Wir wussten nicht, dass das Dorf, bevor es geflutet wurde, geschleift wurde. Die tschechischen Neusiedler, die nach einer Generation das Dorf wieder verlassen mussten, trugen die Häuser selbst ab. Viele haben mit dem Baumaterial ganz in der Nähe, im Dorf Pasohlávky, ein neues Muschau gebaut. Es heißt auch so: „Nový Musov“.
Und ich kannte, als wir verzückt in der Windstille standen, noch nicht Marie Landauf, Muschauerin des Jahrgangs 1916, die mir von ihrem Dorf erzählt hat. 1960, fünfzehn Jahre nach ihrer Vertreibung nach Österreich, hat Landauf ihr mittlerweile tschechisch gewordenes Dorf besucht. Der unbekannte Tscheche, der in ihrem Elternhaus lebte, habe sie „sehr geehrt“, hat sie mir erzählt. „Er hat sich vor mich gekniet und sich mit den Worten entschuldigt: Ich muss vertschechisieren.“ Was aus ihm geworden ist, weiß sie nicht.

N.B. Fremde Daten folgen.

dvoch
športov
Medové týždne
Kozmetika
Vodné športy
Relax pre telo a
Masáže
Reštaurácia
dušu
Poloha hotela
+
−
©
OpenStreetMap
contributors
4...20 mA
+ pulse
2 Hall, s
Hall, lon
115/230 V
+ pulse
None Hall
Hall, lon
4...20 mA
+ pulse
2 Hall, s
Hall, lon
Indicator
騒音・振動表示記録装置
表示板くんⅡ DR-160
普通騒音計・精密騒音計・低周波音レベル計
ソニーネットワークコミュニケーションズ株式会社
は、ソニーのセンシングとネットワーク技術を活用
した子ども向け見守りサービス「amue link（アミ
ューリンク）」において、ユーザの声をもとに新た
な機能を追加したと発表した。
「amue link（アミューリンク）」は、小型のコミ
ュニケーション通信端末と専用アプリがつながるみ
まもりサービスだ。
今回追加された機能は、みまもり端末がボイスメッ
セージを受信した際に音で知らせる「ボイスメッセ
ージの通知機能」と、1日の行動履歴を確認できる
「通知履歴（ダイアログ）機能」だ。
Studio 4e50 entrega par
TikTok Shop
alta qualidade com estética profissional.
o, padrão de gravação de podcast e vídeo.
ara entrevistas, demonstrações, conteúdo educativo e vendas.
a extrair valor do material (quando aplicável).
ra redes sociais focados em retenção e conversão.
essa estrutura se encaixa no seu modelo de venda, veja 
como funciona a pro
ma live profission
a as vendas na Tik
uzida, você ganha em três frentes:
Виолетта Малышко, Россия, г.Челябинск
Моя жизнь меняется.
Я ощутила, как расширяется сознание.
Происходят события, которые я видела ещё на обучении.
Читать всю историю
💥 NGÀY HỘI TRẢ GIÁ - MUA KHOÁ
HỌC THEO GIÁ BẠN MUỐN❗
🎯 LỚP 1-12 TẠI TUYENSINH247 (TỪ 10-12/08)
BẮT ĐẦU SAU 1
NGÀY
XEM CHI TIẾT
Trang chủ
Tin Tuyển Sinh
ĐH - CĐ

Nový Musov hat sie nie besucht. „Es ist ein ungutes Gefühl, man ist zuhause und fühlt sich doch fremd.“
Das alles wussten wir nicht, als wir beseelt ins Schlauchboot stiegen und uns auf dieselbe Weise von der Insel entfernten, wie wir gekommen waren - durch Treibenlassen im aufgewühlten See. Wir landeten glücklich am Nordufer, genau bei der Verbotstafel, die uns als günstiger Anlegeplatz bekannt war. Wir zogen die Stöpsel aus den hundert Ventilen. Dann mussten wir nur noch die fünf Kilometer zum Auto wandern.